Filter the entries below and copy every line that contains the word "distortionguitar". Case counts.
-- -- --
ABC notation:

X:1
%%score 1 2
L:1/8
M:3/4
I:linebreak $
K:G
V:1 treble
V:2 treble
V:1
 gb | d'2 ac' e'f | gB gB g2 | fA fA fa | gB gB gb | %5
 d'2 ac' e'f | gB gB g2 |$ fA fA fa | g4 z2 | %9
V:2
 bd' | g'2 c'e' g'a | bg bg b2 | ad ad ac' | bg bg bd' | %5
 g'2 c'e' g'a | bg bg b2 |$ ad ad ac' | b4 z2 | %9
-- -- --
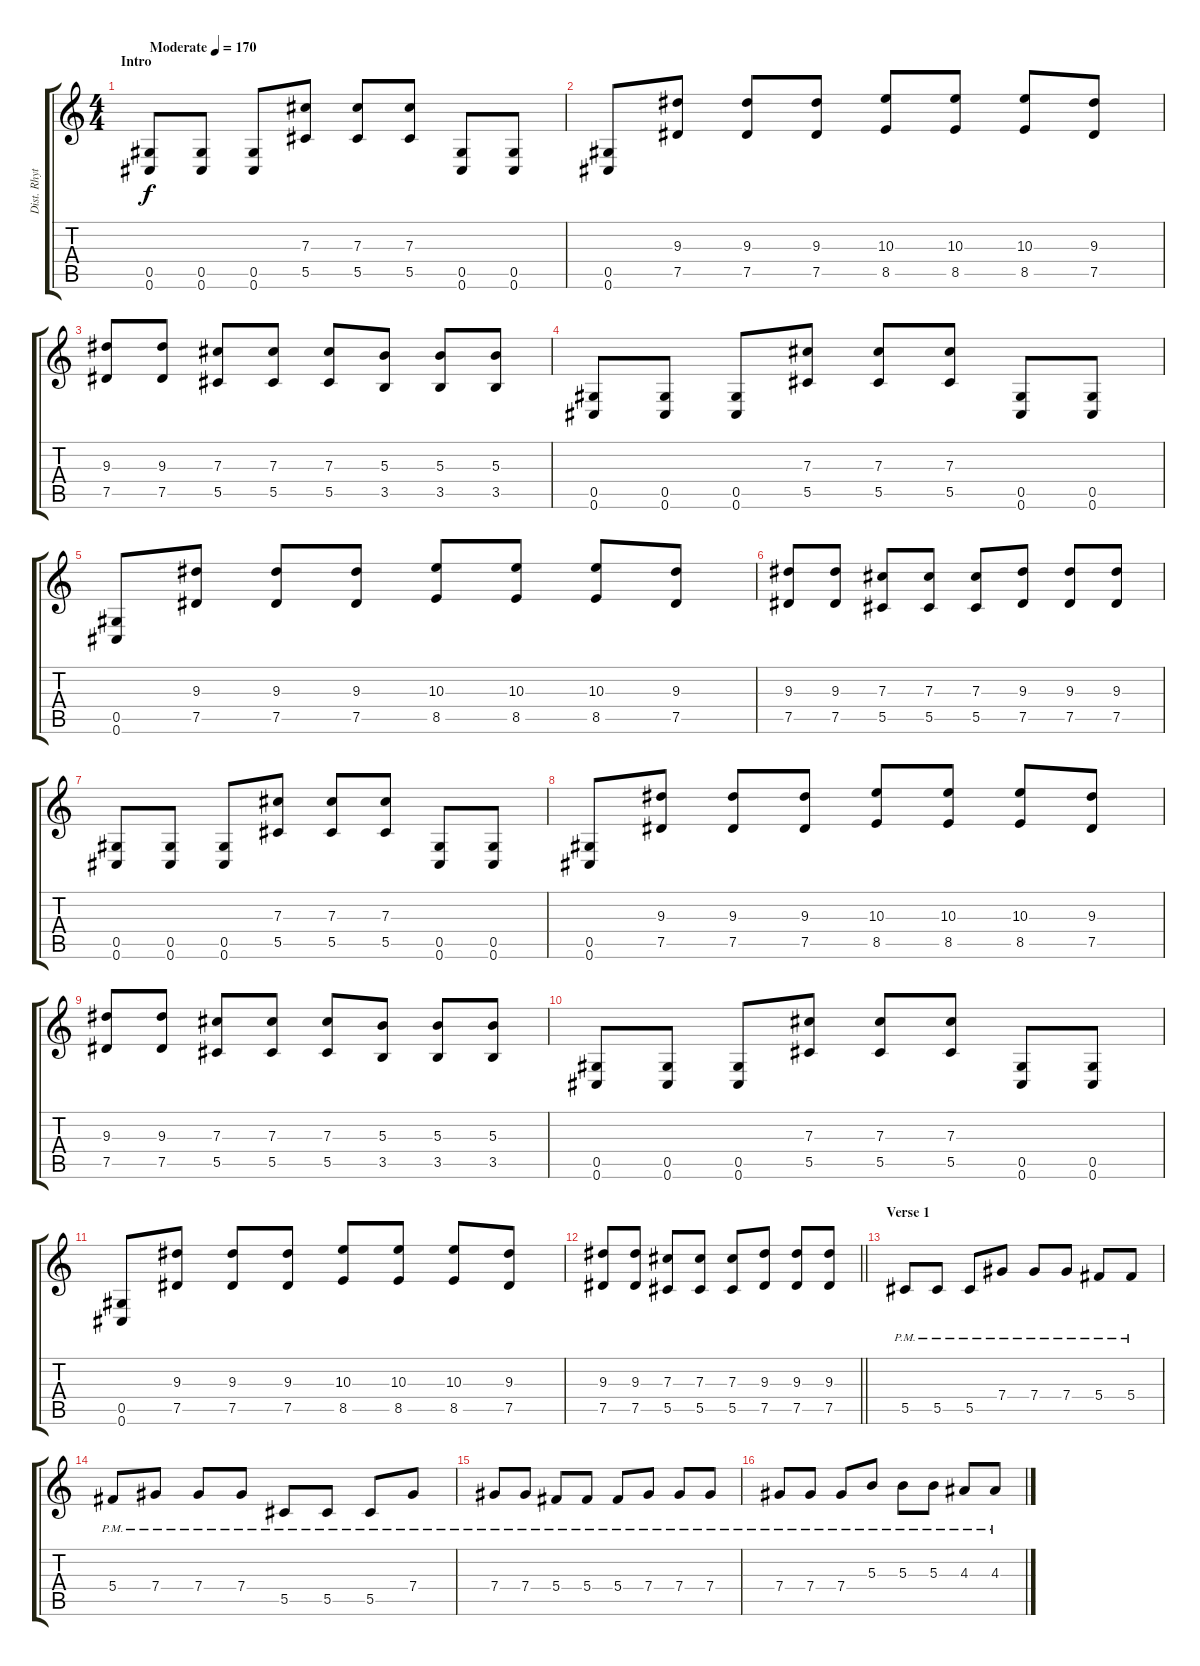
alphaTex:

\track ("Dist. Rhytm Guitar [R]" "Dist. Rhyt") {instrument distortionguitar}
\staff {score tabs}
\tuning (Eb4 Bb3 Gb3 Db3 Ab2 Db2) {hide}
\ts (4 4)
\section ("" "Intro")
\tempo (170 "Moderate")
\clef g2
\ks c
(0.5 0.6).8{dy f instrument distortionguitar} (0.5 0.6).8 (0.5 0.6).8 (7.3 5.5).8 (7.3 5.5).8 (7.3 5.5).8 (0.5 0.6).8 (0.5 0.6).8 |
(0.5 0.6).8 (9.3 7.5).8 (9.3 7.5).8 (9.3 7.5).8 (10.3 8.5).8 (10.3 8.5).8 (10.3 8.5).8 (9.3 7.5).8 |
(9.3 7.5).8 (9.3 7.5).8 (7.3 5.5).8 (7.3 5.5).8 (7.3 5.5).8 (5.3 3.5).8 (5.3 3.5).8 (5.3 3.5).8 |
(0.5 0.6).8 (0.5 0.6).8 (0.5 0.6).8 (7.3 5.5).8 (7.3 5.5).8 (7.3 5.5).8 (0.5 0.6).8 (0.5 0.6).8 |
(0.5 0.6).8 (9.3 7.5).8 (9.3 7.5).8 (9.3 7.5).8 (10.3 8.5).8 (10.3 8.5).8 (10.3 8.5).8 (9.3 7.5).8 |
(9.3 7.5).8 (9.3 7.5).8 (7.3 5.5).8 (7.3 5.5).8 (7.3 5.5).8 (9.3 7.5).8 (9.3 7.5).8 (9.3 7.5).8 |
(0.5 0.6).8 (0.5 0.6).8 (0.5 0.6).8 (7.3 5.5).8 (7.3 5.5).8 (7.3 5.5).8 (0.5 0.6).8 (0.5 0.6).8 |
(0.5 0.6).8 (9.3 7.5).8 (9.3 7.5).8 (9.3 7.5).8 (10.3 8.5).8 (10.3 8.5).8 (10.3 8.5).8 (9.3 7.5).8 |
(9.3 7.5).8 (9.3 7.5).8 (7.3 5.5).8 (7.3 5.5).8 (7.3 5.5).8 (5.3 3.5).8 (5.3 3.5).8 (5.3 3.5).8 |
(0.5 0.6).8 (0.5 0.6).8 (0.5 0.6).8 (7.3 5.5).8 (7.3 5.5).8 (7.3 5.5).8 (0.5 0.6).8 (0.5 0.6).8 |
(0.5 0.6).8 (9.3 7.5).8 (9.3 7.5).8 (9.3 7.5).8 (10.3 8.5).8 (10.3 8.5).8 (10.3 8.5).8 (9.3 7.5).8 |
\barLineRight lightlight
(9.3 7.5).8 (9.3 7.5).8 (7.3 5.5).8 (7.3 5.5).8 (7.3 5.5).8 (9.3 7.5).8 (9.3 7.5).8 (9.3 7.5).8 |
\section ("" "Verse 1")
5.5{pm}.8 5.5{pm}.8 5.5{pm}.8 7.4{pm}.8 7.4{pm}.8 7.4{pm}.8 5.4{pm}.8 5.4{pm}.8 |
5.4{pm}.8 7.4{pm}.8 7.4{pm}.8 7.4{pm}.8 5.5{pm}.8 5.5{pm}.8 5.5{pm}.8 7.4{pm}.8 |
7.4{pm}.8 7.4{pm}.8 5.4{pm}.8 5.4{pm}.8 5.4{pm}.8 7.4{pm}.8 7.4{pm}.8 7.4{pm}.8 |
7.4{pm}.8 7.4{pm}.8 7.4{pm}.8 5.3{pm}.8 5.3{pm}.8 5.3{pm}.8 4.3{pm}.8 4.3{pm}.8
-- -- --
# EXERCISE RESULT
\track ("Dist. Rhytm Guitar [R]" "Dist. Rhyt") {instrument distortionguitar}
(0.5 0.6).8{dy f instrument distortionguitar} (0.5 0.6).8 (0.5 0.6).8 (7.3 5.5).8 (7.3 5.5).8 (7.3 5.5).8 (0.5 0.6).8 (0.5 0.6).8 |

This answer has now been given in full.